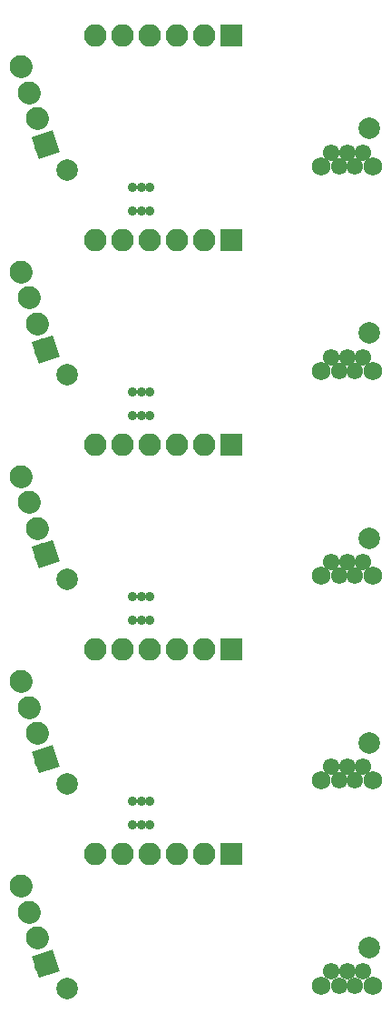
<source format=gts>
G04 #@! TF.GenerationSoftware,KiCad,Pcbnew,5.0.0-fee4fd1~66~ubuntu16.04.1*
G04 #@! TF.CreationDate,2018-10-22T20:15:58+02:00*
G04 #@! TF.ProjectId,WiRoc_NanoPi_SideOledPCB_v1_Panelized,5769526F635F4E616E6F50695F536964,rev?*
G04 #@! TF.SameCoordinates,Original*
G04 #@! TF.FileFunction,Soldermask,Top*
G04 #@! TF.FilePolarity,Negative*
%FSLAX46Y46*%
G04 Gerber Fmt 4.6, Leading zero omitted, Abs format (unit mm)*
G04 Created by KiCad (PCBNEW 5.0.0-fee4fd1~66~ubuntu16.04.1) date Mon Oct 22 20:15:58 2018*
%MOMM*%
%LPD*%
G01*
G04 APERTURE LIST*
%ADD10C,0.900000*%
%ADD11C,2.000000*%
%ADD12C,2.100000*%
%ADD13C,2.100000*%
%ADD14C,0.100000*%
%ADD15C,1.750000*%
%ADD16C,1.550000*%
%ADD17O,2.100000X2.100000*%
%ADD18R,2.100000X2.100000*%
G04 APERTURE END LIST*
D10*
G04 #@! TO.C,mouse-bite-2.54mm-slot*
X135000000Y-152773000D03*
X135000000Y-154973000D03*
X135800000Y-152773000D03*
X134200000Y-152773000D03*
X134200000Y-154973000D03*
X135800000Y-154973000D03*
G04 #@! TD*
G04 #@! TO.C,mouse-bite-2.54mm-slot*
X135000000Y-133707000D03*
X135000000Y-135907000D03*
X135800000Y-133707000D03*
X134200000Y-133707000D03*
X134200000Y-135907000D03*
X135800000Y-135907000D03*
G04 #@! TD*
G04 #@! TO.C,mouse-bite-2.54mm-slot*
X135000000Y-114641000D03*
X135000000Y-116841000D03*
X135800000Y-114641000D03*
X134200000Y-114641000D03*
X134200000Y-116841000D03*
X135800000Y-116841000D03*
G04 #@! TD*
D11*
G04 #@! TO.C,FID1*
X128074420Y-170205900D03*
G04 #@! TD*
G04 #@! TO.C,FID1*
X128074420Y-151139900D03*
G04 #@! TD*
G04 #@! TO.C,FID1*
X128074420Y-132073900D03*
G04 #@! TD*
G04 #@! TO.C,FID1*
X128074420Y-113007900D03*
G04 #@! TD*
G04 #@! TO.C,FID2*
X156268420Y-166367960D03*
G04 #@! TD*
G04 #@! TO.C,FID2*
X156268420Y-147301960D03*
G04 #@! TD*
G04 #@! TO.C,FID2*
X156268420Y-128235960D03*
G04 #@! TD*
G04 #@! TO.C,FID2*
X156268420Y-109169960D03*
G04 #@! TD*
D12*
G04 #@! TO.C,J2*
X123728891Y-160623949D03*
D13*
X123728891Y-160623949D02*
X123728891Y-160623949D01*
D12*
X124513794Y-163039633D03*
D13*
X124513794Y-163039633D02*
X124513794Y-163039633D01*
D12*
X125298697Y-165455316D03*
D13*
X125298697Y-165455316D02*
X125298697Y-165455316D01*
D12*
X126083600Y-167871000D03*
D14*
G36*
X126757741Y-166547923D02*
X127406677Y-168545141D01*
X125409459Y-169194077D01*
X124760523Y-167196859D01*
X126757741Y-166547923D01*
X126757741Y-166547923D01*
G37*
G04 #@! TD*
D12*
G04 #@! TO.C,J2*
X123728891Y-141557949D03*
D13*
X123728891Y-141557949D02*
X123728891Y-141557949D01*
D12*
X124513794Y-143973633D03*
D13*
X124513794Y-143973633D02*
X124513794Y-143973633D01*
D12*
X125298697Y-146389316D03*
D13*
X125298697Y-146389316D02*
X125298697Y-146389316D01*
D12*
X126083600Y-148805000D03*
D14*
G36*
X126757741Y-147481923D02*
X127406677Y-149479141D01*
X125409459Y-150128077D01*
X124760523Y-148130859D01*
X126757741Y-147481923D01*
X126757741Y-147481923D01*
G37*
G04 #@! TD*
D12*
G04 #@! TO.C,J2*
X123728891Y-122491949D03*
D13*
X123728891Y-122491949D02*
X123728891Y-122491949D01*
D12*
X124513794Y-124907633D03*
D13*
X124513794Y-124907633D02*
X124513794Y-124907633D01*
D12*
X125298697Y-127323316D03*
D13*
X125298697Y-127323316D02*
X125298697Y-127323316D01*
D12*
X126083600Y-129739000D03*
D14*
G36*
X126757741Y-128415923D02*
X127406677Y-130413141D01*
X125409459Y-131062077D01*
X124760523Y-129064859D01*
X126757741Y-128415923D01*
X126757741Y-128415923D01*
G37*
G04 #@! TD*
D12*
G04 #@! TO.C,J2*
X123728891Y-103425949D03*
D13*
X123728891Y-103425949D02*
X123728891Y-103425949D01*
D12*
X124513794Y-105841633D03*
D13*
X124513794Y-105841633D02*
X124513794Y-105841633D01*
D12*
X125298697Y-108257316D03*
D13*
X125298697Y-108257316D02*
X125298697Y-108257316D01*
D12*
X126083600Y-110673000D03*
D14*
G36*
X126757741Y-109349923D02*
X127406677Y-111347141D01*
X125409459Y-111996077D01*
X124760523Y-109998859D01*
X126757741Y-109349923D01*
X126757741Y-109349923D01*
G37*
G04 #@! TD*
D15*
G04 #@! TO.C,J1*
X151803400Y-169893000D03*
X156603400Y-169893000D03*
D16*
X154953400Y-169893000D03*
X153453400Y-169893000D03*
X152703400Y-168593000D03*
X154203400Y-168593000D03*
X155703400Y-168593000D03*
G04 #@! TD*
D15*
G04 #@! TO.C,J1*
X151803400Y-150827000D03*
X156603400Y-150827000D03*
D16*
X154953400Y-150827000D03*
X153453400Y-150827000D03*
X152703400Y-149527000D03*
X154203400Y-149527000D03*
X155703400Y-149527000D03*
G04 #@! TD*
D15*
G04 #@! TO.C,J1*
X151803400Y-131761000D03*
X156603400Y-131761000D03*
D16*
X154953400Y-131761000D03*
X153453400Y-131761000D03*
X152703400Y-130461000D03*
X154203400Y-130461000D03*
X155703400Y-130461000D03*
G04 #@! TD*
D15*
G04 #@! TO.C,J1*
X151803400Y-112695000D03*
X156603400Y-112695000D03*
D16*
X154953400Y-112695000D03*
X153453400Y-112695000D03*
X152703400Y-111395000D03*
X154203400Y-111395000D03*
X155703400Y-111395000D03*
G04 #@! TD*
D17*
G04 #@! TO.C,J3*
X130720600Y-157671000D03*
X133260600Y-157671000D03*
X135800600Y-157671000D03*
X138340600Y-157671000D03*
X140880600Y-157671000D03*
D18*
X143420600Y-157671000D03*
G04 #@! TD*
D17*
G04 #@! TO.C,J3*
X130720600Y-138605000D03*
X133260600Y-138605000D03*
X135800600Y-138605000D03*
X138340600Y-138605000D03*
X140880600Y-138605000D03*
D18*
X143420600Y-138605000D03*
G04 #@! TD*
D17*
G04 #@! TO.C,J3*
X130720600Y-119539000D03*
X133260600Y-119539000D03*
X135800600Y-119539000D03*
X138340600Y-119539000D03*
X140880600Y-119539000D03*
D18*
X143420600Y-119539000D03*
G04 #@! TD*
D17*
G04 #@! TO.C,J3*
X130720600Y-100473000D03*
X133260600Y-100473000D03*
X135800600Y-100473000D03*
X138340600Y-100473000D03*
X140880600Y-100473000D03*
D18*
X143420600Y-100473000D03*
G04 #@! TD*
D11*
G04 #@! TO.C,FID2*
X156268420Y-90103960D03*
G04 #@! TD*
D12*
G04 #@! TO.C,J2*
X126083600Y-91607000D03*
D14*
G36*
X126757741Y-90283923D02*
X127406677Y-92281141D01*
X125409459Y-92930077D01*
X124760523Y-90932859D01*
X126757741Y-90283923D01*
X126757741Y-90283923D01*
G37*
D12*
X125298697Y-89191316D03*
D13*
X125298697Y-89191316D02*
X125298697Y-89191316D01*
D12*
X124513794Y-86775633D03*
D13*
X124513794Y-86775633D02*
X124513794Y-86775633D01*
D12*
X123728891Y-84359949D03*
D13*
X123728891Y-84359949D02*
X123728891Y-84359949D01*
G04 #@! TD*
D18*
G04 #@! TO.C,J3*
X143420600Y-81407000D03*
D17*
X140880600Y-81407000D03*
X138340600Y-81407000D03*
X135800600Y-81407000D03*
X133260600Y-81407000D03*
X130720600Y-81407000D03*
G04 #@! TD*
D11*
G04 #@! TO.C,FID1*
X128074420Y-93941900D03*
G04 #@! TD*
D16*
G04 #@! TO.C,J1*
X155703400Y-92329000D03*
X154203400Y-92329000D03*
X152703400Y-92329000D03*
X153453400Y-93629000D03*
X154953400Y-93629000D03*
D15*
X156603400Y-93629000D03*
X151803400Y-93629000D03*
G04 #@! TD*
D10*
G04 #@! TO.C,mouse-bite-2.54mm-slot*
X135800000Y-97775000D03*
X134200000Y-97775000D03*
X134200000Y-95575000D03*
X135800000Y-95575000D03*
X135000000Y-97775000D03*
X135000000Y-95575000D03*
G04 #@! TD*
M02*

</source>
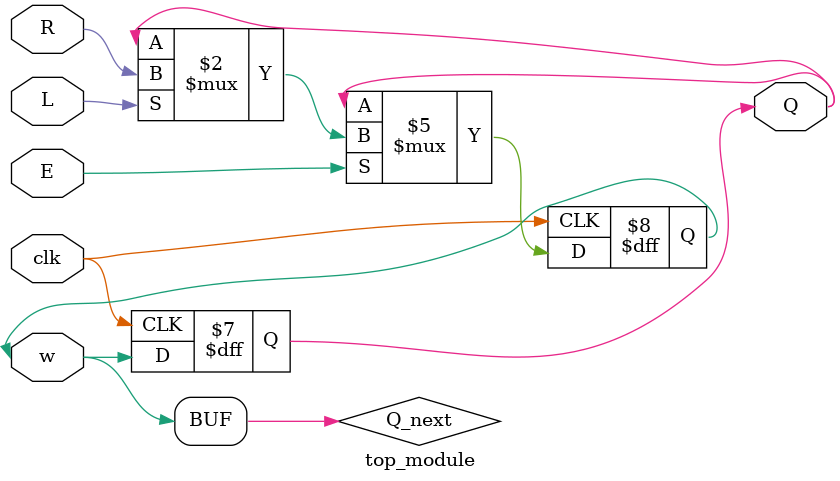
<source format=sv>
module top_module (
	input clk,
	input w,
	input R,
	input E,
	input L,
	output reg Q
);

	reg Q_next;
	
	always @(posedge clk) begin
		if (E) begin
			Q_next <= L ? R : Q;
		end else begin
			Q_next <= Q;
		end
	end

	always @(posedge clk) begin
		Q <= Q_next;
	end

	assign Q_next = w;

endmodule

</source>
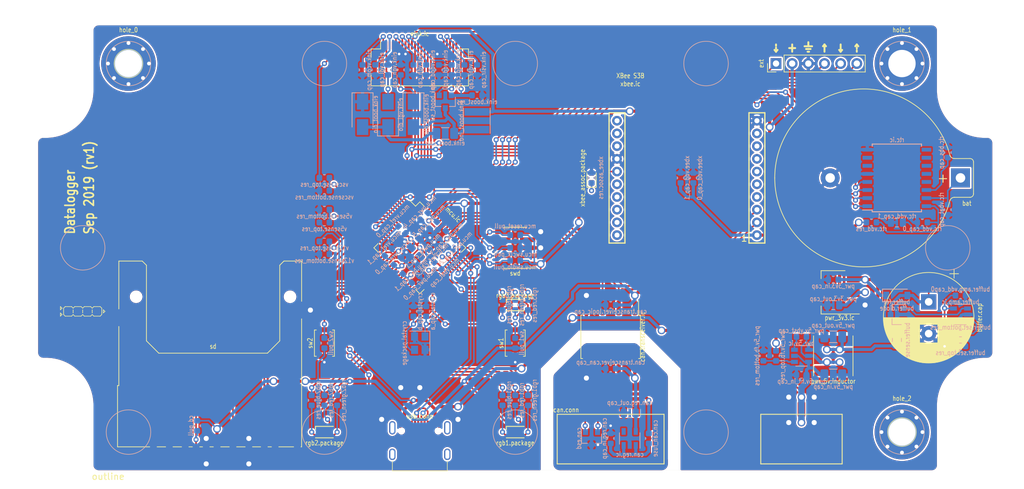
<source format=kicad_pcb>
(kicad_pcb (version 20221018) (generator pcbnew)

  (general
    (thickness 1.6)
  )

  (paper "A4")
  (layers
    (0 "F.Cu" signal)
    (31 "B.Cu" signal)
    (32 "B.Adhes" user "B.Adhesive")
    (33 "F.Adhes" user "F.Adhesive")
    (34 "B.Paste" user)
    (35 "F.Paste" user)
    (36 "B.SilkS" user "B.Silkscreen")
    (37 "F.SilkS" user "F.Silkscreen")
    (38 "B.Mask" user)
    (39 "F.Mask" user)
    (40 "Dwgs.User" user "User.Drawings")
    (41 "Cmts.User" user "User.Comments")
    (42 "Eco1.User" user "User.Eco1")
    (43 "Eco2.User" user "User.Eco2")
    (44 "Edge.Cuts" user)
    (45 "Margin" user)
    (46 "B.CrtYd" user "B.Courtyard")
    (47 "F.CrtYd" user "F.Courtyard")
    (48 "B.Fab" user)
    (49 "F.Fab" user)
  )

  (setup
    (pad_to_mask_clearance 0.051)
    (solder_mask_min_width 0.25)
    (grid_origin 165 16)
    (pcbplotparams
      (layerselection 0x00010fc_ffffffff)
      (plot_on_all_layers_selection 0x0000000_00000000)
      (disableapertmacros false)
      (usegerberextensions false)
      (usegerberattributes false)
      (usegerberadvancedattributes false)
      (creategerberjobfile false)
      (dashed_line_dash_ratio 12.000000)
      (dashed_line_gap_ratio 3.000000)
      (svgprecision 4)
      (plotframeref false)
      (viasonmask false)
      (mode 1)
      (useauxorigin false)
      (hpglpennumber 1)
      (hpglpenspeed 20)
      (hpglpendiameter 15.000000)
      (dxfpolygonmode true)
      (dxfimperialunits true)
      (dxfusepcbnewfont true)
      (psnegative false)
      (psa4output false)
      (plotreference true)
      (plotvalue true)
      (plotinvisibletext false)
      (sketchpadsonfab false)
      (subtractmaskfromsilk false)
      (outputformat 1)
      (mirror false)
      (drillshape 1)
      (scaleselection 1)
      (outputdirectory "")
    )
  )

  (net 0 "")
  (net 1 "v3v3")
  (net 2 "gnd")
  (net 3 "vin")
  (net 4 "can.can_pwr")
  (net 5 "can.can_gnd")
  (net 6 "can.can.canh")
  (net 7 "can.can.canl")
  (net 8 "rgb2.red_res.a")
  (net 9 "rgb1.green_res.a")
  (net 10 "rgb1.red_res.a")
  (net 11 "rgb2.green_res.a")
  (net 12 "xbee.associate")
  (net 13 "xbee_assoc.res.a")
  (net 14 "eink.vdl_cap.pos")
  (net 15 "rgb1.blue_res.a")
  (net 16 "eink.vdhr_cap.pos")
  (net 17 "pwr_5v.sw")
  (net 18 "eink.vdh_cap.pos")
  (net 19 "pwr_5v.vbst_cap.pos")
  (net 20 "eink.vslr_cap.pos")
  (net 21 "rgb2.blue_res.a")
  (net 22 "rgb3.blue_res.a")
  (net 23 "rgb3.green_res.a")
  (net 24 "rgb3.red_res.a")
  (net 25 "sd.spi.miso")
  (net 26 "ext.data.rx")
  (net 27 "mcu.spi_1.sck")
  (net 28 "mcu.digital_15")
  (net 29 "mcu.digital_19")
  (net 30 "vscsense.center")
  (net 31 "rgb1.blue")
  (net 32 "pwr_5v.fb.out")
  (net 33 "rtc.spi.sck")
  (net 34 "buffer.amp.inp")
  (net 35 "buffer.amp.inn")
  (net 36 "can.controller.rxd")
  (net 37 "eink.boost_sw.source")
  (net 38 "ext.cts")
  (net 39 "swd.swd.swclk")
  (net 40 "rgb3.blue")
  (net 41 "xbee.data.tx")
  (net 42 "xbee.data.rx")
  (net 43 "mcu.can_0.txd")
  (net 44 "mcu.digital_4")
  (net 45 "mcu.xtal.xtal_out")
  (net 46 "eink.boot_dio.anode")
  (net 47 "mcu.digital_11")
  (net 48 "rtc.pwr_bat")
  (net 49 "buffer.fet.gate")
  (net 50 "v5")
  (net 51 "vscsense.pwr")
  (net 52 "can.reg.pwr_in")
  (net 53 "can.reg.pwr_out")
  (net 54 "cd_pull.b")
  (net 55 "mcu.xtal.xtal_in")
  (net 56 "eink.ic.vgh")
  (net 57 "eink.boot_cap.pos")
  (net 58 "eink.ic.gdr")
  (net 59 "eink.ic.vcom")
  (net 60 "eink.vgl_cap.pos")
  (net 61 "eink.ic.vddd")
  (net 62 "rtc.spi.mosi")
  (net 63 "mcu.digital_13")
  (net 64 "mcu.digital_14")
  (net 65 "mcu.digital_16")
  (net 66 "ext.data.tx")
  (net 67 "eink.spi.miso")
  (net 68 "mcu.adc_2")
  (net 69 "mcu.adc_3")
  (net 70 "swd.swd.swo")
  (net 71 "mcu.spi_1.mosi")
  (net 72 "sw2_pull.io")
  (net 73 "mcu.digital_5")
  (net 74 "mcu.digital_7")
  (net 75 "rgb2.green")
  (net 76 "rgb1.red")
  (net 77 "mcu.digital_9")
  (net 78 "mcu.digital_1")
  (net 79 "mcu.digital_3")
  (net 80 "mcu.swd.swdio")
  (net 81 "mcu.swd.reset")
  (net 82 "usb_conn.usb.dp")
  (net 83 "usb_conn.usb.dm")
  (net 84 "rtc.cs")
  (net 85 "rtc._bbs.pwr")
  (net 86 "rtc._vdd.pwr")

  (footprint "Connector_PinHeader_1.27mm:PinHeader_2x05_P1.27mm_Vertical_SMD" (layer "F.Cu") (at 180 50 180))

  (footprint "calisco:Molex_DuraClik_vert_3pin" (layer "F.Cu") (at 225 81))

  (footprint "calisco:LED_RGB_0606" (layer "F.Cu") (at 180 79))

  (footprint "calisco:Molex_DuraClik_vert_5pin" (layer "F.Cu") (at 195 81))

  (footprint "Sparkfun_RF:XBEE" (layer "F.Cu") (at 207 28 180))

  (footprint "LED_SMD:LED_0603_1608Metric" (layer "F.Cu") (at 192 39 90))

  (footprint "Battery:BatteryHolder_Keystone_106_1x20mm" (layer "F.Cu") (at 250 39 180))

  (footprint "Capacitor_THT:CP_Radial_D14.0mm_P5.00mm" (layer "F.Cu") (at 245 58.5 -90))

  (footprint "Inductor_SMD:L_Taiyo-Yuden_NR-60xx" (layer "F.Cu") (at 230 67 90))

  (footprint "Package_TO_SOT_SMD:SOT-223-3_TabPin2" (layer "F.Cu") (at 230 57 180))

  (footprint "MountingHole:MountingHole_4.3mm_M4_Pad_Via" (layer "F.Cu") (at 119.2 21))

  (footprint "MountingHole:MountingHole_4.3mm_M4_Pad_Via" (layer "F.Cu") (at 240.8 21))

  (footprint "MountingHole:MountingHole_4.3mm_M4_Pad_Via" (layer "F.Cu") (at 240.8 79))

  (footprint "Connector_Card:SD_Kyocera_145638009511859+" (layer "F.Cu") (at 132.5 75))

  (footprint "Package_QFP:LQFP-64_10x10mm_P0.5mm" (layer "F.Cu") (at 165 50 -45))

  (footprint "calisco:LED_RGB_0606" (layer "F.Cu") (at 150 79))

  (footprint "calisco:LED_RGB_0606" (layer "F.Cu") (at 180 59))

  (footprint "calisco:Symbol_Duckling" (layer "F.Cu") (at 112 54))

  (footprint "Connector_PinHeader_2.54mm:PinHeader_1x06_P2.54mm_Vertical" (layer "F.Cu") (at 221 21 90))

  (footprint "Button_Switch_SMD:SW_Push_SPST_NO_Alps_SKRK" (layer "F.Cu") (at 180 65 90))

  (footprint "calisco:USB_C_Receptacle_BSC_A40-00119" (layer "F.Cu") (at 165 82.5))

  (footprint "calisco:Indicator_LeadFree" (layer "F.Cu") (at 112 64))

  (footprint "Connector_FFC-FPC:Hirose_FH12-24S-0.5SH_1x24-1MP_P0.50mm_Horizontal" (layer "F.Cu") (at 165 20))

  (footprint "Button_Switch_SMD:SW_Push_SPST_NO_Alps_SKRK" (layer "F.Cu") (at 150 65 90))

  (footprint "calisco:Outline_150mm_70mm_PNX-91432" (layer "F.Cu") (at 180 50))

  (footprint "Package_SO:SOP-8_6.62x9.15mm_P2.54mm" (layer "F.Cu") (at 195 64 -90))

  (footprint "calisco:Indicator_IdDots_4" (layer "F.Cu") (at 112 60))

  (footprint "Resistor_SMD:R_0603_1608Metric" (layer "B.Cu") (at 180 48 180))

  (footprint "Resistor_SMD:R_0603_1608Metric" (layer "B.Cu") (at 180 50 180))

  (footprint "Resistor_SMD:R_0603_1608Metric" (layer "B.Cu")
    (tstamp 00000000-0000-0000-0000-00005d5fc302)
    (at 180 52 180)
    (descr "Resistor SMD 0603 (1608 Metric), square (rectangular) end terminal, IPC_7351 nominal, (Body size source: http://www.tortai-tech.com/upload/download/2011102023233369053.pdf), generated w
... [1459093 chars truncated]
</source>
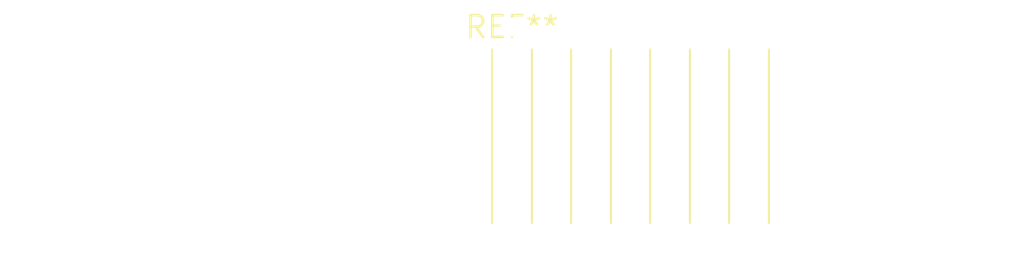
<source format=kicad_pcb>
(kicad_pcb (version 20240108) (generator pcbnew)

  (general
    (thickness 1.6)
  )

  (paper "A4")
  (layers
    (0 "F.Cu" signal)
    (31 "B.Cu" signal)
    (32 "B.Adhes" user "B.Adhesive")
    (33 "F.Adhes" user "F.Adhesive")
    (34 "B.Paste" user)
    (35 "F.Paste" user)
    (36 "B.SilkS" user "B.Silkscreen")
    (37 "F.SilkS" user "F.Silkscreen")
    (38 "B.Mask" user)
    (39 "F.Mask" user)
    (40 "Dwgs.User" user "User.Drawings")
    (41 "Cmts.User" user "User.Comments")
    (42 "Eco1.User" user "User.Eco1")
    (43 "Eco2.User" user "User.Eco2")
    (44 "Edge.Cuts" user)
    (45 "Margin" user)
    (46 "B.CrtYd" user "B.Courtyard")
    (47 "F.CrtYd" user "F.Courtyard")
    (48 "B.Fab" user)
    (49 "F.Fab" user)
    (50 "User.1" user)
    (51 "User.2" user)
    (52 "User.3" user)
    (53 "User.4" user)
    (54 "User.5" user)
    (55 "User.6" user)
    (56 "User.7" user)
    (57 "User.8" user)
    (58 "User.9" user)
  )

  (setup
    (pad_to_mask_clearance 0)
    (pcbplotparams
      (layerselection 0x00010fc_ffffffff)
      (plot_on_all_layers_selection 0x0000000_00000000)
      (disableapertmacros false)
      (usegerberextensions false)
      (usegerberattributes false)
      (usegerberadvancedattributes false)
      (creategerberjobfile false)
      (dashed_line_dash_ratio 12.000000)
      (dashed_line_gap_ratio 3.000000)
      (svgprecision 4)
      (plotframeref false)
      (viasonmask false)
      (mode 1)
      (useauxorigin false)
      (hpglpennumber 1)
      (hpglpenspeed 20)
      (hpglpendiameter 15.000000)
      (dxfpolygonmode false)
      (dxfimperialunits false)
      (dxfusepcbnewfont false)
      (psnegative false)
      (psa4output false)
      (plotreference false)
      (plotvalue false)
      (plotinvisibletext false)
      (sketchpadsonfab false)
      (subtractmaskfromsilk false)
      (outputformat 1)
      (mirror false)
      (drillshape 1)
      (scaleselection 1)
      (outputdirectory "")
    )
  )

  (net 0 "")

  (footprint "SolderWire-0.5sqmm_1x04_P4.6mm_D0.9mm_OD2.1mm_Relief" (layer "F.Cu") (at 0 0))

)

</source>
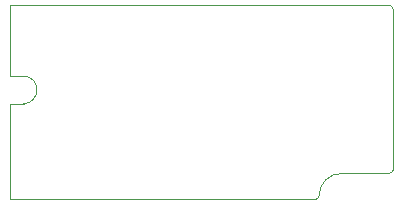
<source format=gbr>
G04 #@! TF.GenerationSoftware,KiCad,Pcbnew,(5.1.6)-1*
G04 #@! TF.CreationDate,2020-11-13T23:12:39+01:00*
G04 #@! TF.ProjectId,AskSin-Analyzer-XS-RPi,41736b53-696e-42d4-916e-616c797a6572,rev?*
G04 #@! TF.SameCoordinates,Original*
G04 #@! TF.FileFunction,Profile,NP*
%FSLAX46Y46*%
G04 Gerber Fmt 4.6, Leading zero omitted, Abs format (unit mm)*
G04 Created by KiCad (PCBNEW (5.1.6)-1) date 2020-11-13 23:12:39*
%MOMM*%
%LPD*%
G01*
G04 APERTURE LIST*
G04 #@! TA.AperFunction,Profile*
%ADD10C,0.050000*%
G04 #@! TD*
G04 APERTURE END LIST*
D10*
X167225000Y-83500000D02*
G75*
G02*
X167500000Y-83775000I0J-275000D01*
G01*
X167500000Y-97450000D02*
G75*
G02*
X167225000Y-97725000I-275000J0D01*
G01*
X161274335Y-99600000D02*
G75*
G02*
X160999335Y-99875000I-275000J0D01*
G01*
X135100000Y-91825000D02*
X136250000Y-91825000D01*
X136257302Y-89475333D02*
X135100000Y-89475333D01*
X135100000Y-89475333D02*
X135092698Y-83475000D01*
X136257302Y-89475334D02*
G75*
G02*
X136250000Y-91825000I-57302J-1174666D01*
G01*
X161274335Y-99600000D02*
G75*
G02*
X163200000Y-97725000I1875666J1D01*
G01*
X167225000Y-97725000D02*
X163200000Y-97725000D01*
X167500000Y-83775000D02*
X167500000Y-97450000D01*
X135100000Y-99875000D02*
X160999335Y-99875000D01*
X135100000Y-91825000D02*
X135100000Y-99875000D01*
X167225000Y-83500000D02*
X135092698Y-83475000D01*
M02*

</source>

===

» What is being asked
When the string "generator" occurs in a line of the material, that line belongs in the answer.

» Solved exercise
(kicad_pcb (version 20221018) (generator pcbnew)
(kicad_pcb (version 20240108) (generator pcbnew)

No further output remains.